Korean students' success at the world-renowned Harvard University are brightening our Christmas and New Year holidays. A man who is paralyzed from the waist down won admission to Harvard two-and-a-half years after he went to the United States.

The admission is particularly valuable to him because he endured many difficulties as a foreign student living alone in the United States - difficulties that even able-bodied people would find hard to bear.

A female Harvard student whose parents are from Korea was elected president of the university's undergraduate student council. She is the first Asian-American to be elected to the post in Harvard's 365-year history.

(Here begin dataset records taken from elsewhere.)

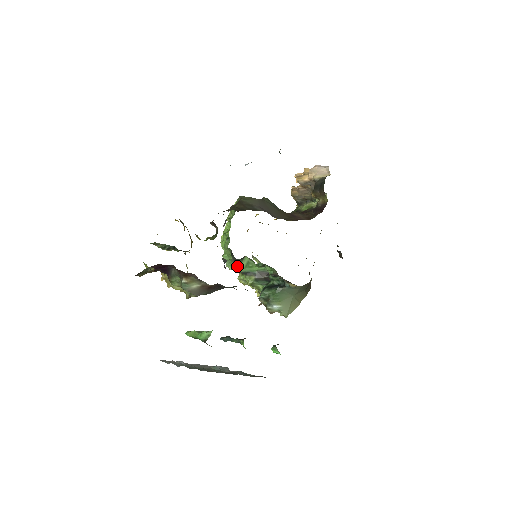
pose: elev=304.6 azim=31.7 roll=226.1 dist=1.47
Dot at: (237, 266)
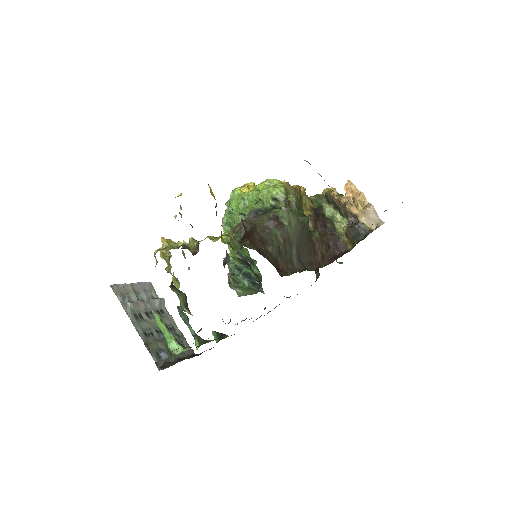
Dot at: occluded
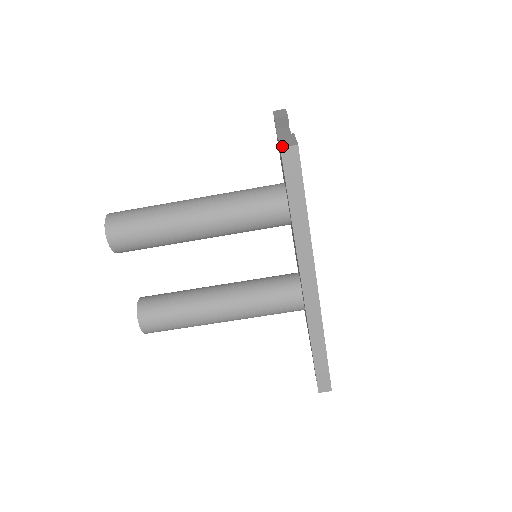
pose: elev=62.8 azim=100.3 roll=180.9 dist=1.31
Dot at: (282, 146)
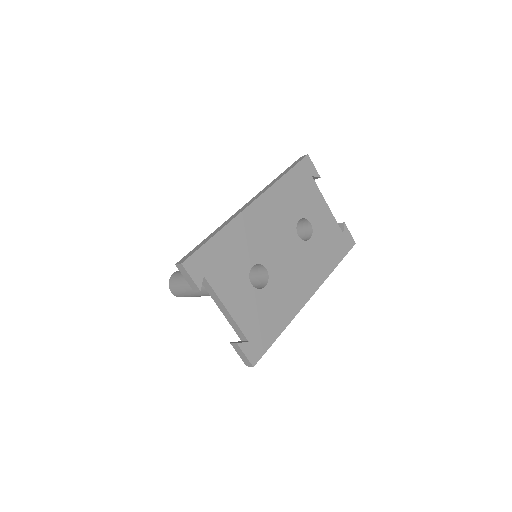
Dot at: (246, 365)
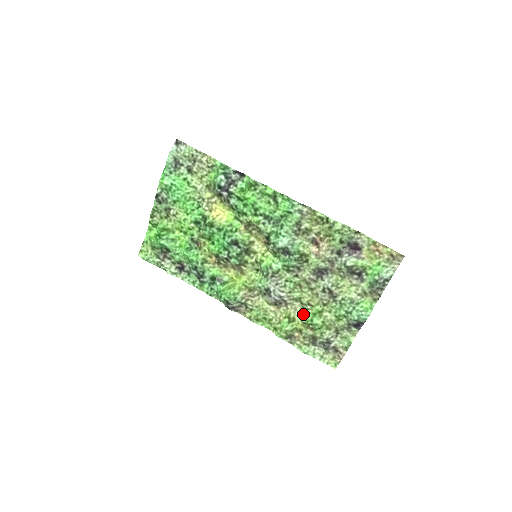
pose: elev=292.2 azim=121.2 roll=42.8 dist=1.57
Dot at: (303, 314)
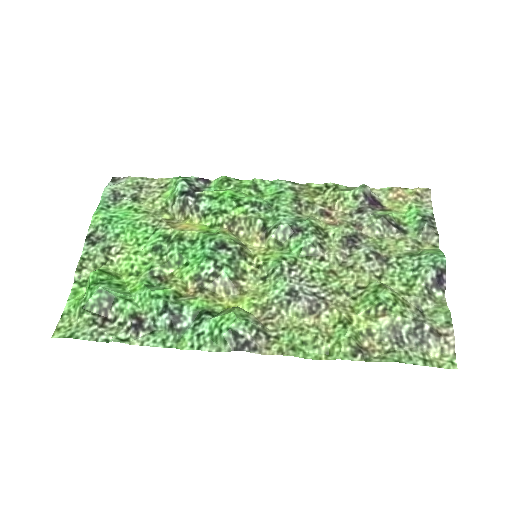
Dot at: (359, 304)
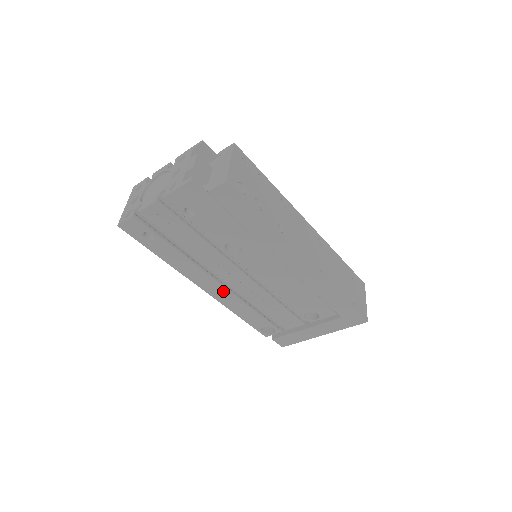
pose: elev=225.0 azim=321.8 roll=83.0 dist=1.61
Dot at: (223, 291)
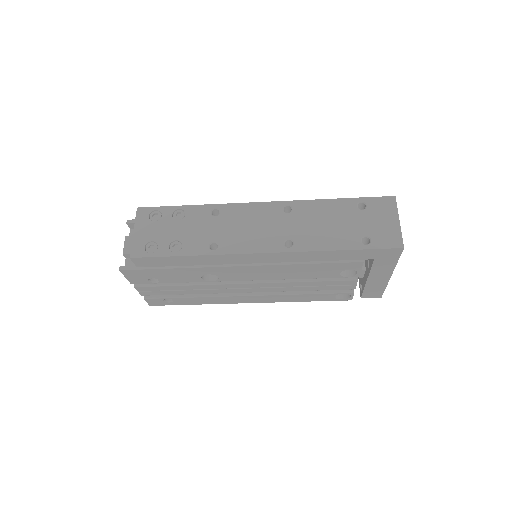
Dot at: (262, 297)
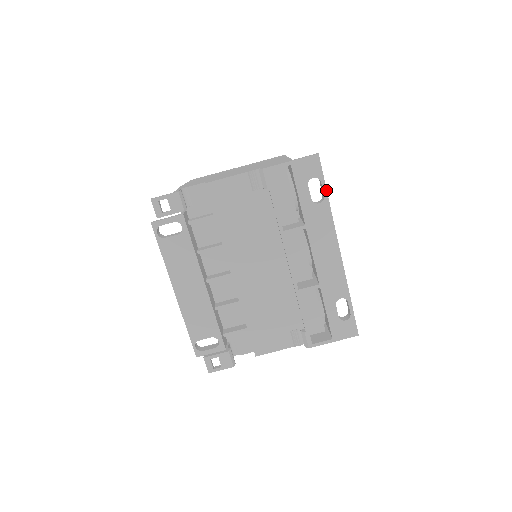
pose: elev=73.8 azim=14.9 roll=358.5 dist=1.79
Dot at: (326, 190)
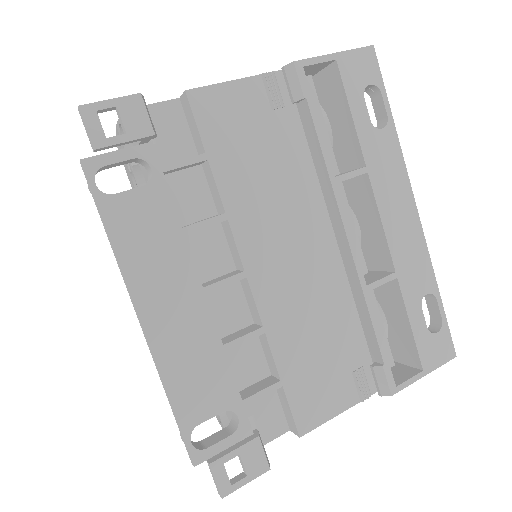
Dot at: (389, 107)
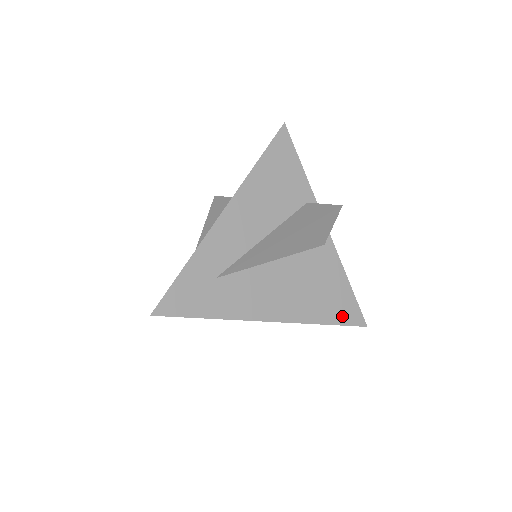
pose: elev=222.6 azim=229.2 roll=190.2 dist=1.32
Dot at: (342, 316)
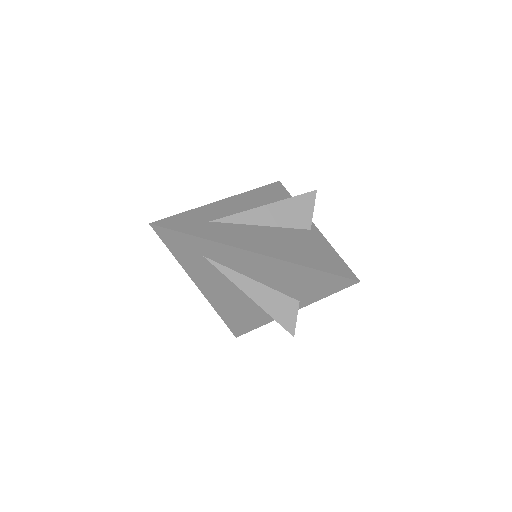
Dot at: (330, 268)
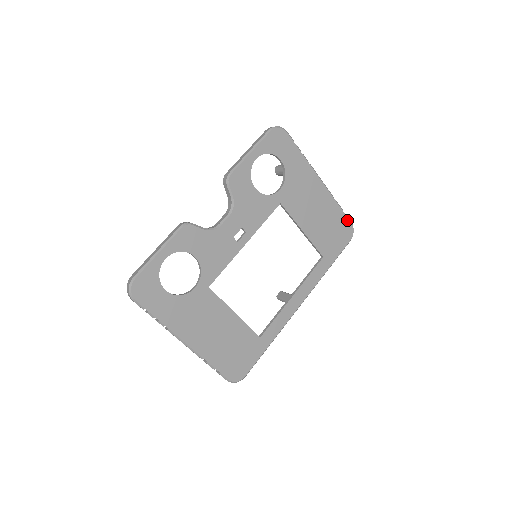
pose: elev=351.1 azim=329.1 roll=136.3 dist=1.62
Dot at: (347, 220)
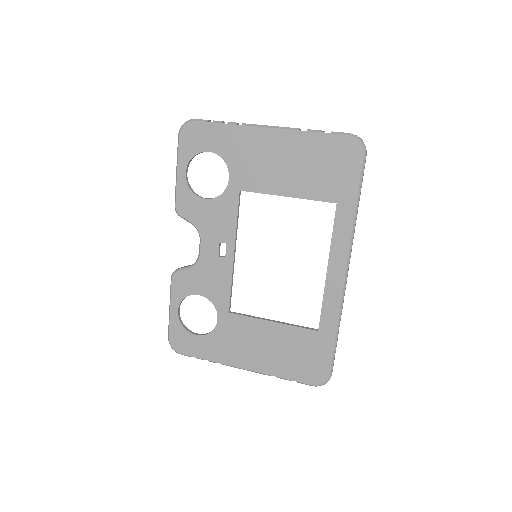
Dot at: (339, 137)
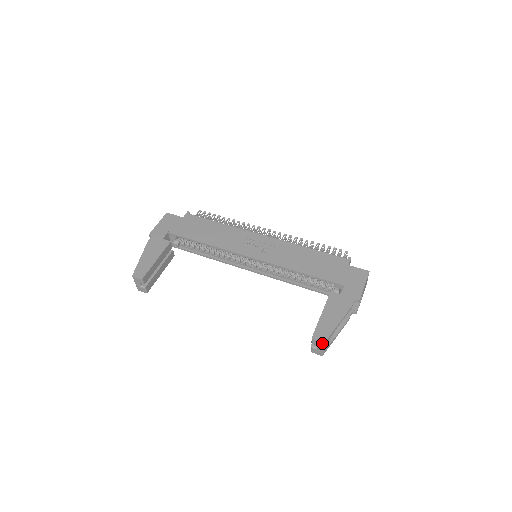
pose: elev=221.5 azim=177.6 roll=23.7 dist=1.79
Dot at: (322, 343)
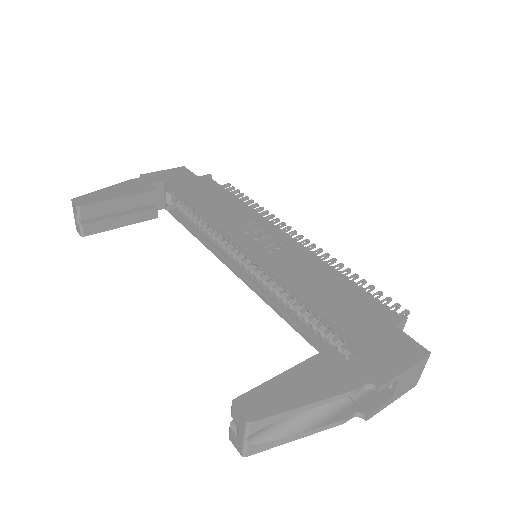
Dot at: (244, 421)
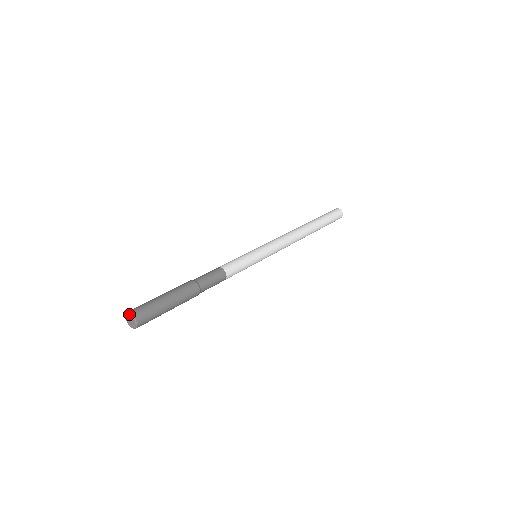
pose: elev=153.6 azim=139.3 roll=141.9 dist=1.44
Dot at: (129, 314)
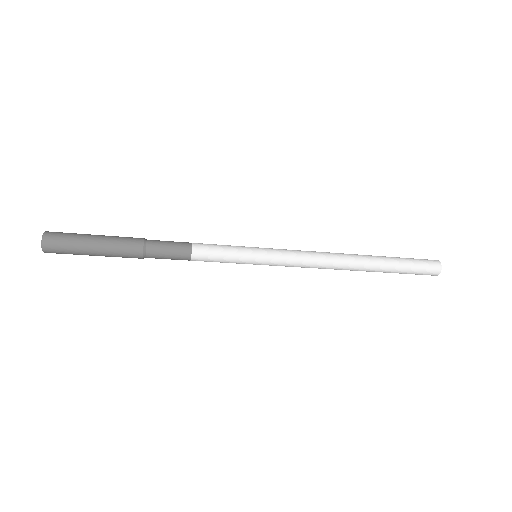
Dot at: occluded
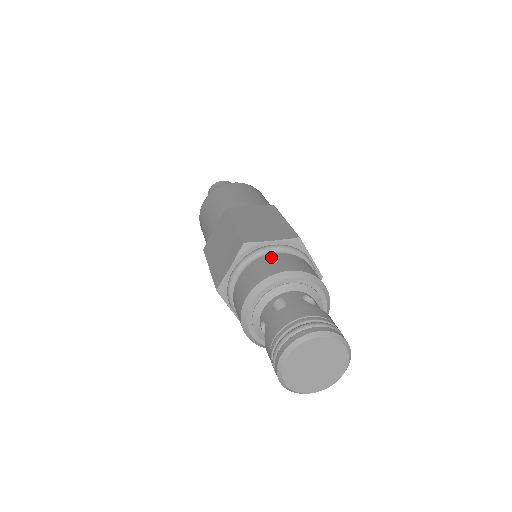
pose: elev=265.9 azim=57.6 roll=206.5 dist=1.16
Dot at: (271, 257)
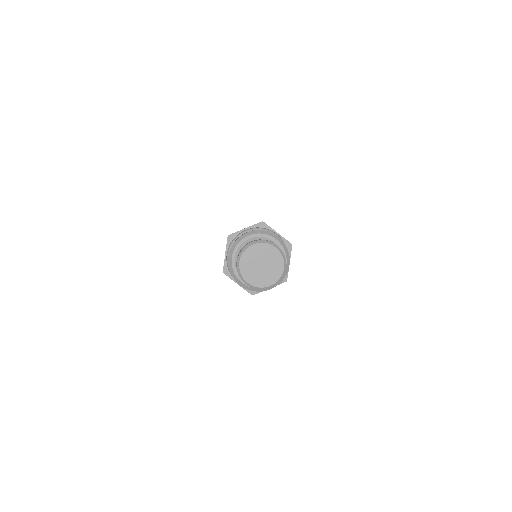
Dot at: occluded
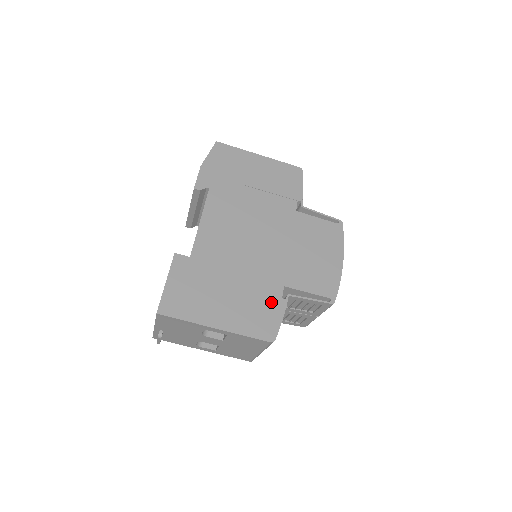
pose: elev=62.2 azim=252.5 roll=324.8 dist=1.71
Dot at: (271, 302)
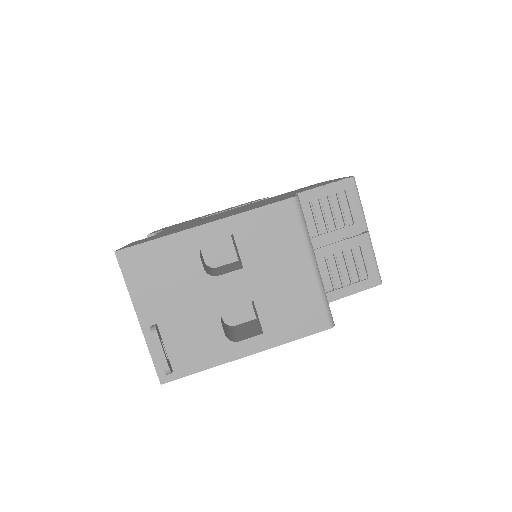
Dot at: occluded
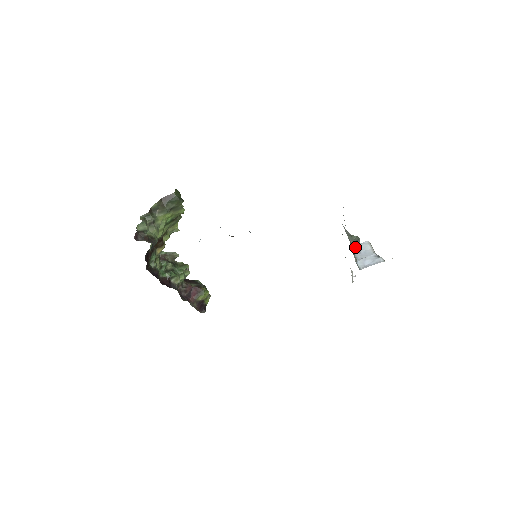
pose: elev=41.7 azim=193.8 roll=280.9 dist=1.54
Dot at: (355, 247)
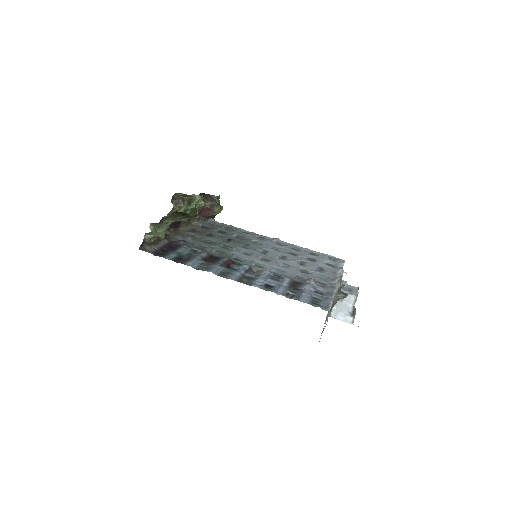
Dot at: occluded
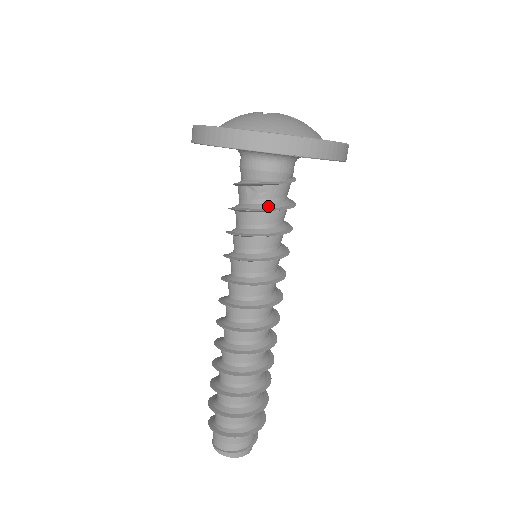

Students at Harvard are said to have called her victory and that of her Cuban-American running mate a "coup" by minorities on campus.

Entering and succeeding at Harvard, which even those from families who have lived in the United States for many generations find difficult, must have been twice as difficult for the disabled man as well as for the female Korean-American student. But they never lost hope and they achieved their goals.

The source of their success lies in their positive thinking and zeal for work. Their parents' trust and praise reportedly were their foundation. We admire the parents who sent their disabled son all by himself to the United States even when he couldn't communicate properly in English.

"If you could win a gold medal in the Asian swimming championship for disabled athletes, you can accomplish a lot more in the United States, where there tends to be less discrimination against the disabled," the parents told their son.

What is the state of our families in Korea today? Unfortunately, distrust is more dominant than trust, and criticism outweighs praise. Under such circumstances, instead of producing children who have unlimited potential, we are turning out youths that are weak and helpless.

Instead of envying the success of the two Korean students, Korean parents should first learn to believe in their children. The two students are living examples that go to show how trust can make anything possible.